Sa rencontre avec Paul Graziani qui vient à Cannes faire la campagne de Bernard Cornut-Gentille alors ministre des PTT du général De Gaule, sera déterminante. Elle le suivra à Paris et commencera dans son sillage une carrière exemplaire de fonctionnaire d’État. Elle travaillera ainsi pour George Gorse à l’Ambassade de France à Alger et au Ministère de l’information en... 1968 lorsqu’il en prend la tête. Mais c’est surtout comme chef de cabinet à la mairie de Boulogne-Billancourt qu’elle apprend tout ce qu’il faut savoir sur les rouages de l’administration et ses liens étroits avec le monde de la politique. C’est Paul Graziani qui en est le maire, fonction qu’il cumulera avec député, sénateur, président du Conseil général des Hauts de Seine, le plus important de France... Elle est ainsi aux premières loges, spectatrice et aussi actrice. Avec Paul, elle côtoiera les leaders de droite de l’époque, Chirac, Giscard d’Estaing, Balladur, Barre, Neuwirth, Balkany, Karoutchi... et ceux qui allaient le devenir tels Patrick Devedjian et le tout jeune... Nicolas Sarkozy.

Déçue de n’avoir pas été en mesure de participer davantage aux travaux de l’équipe majoritaire de Bernard Brochand, elle décide de rejoindre Philippe Tabarot et passe dans l’opposition lors du second mandat de Bernard Brochand, toujours sous l’étiquette de l’UMP. Son décès a profondément chagriné ses colistiers, ses amis et son frère Bernard. Son compagnon de plus 40 ans, Paul, rapatrié en Corse pour y être soigné, n'était pas là. Pour ses proches, il ne fait aucun doute que cet éloignement a été responsable de la dégradation rapide de son propre état de santé.

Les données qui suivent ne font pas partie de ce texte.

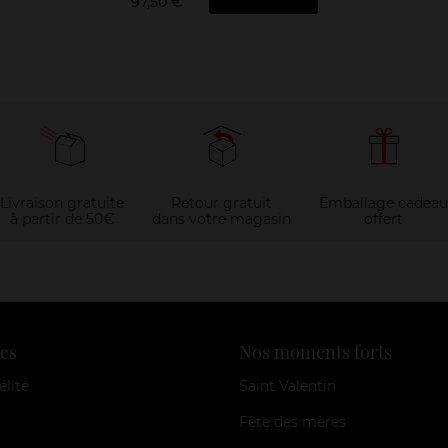
97,50 €
Livraison gratuite
Retour gratuit
Emballage cadeau
à partir de 50€
dans votre magasin
offert
es
Nos moments forts
élité
Saint Valentin
Fête des mères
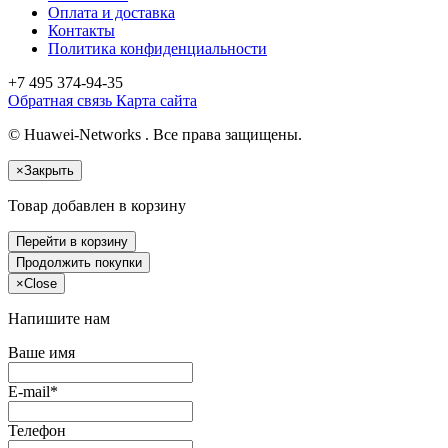
Оплата и доставка
Контакты
Политика конфиденциальности
+7 495
374-94-35
Обратная связь
Карта сайта
© Huawei-Networks . Все права защищены.
×
Закрыть
Товар добавлен в корзину
Перейти в корзину
Продолжить покупки
×
Close
Напишите нам
Ваше имя
E-mail*
Телефон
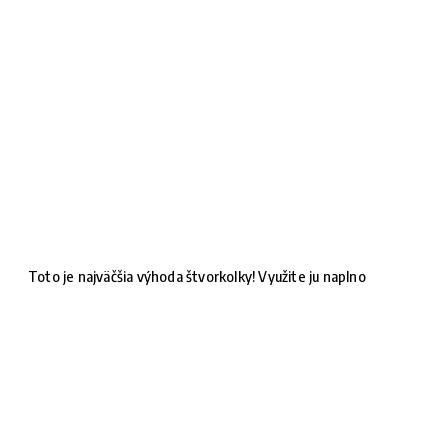
Toto je najväčšia výhoda štvorkolky! Využite ju naplno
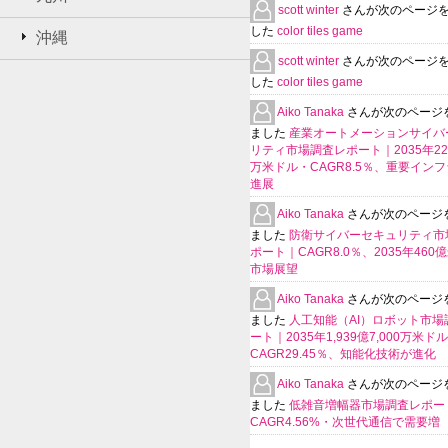
scott winter
さんが次のページ
した
color tiles game
沖縄
scott winter
さんが次のページ
した
color tiles game
Aiko Tanaka
さんが次のページ
ました
産業オートメーションサイバ
リティ市場調査レポート｜2035年225
万米ドル・CAGR8.5％、重要イン
進展
Aiko Tanaka
さんが次のページ
ました
防衛サイバーセキュリティ市
ポート｜CAGR8.0％、2035年460
市場展望
Aiko Tanaka
さんが次のページ
ました
人工知能（AI）ロボット市場
ート｜2035年1,939億7,000万米ド
CAGR29.45％、知能化技術が進化
Aiko Tanaka
さんが次のページ
ました
低雑音増幅器市場調査レポー
CAGR4.56%・次世代通信で需要増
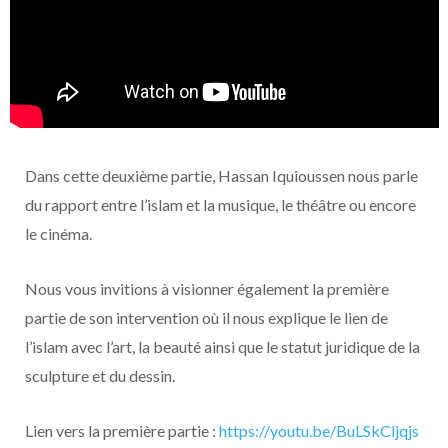
Dans cette deuxième partie, Hassan Iquioussen nous parle
du rapport entre l’islam et la musique, le théâtre ou encore
le cinéma.
Nous vous invitions à visionner également la première
partie de son intervention où il nous explique le lien de
l’islam avec l’art, la beauté ainsi que le statut juridique de la
sculpture et du dessin.
Lien vers la première partie :
https://youtu.be/BuLSkCljqjs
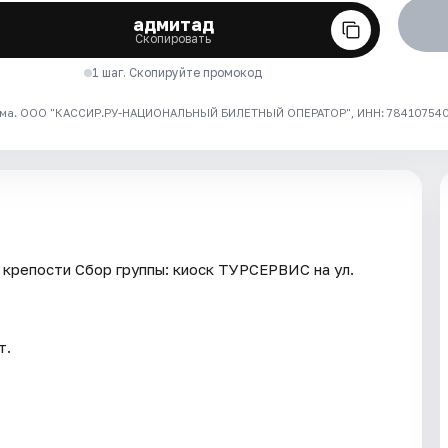
адмитад
Скопировать
1 шаг. Скопируйте промокод
ма. ООО "КАССИР.РУ-НАЦИОНАЛЬНЫЙ БИЛЕТНЫЙ ОПЕРАТОР", ИНН: 7841075409
крепости Сбор группы: киоск ТУРСЕРВИС на ул.
т.
.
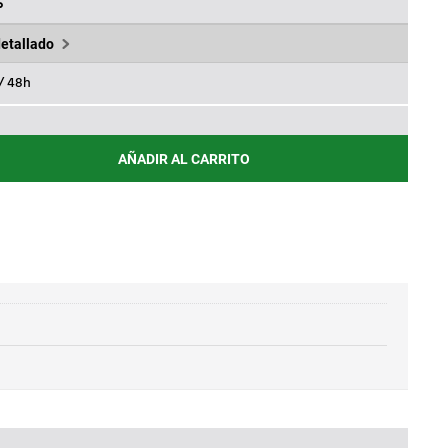
3,35€.
926,00€.
%
detallado
 / 48h
AÑADIR AL CARRITO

- Danièle Mathieu et Paul Graziani, Festival de Cannes, 2007 -

Dans la petite église de la Miséricorde, Pierre Trousset, collaborateur de Danielle et Paul à Boulogne Billancourt rendit un hommage ému à son ami. Il évoqua avec justesse sa vie professionnelle et privée, ses valeurs fortes, son caractère ardent, qui rendent sa disparation si douloureuse. Dans les travées, se recueillirent Bernard Brochand et André Girone, Henri Céran, Paul Simonet, Nathalie Garbay, Jacqueline Héricord... Philippe Tabarot, de retour d’une réunion à Paris, bloqué dans un embouteillage sur l’autoroute, pu in extremis, les rejoindre. Il rendit témoignage de l’amitié et du respect qu’il lui portait dans une lettre où il louait « sa profonde conviction et ses valeurs républicaines. »

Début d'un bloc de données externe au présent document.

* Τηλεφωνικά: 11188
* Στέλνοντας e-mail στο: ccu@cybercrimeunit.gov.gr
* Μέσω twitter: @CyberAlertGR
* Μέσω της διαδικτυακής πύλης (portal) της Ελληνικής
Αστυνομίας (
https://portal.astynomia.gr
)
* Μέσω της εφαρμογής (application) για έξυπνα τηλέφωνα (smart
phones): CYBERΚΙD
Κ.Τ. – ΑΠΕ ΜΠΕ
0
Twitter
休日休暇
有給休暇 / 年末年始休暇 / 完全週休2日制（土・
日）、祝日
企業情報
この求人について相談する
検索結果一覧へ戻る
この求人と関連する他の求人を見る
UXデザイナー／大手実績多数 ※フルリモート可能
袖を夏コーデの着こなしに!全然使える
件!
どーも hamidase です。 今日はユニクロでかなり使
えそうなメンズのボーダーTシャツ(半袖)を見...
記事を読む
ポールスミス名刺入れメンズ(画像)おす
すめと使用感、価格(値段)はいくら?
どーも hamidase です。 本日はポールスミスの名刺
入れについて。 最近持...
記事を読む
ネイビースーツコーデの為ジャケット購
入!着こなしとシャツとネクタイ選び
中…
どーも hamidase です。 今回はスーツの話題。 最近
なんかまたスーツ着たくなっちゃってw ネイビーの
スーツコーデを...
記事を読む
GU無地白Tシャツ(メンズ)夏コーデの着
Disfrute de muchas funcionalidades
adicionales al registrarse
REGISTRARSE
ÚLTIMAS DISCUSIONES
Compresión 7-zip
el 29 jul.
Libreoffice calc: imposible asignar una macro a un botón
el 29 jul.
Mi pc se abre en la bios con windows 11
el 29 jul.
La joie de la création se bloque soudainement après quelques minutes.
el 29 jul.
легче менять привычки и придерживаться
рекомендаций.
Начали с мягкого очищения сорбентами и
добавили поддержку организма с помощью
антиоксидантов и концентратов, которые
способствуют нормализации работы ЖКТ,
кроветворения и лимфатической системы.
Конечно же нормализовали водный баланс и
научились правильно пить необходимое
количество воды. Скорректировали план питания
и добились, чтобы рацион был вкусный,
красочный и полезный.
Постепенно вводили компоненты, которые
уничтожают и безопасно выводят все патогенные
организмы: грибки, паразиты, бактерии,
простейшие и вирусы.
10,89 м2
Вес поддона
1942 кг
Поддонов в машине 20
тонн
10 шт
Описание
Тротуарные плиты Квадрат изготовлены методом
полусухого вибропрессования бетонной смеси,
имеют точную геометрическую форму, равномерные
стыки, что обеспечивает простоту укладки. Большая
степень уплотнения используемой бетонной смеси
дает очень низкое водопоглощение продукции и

Nous avons eu la chance de connaître Dany et d’avoir pu partager des moments de sincères amitiés. Chance aussi d’avoir été le confident d’anecdotes et de faits vécus qui nous ont éclairés sur les aléas de la vie publique et politique de ces 30 dernières années. Nous lui en sommes reconnaissant et, au cas où elle puisse nous voir ou nous entendre, nous lui lançons d'ici-bas un clin d’œil complice.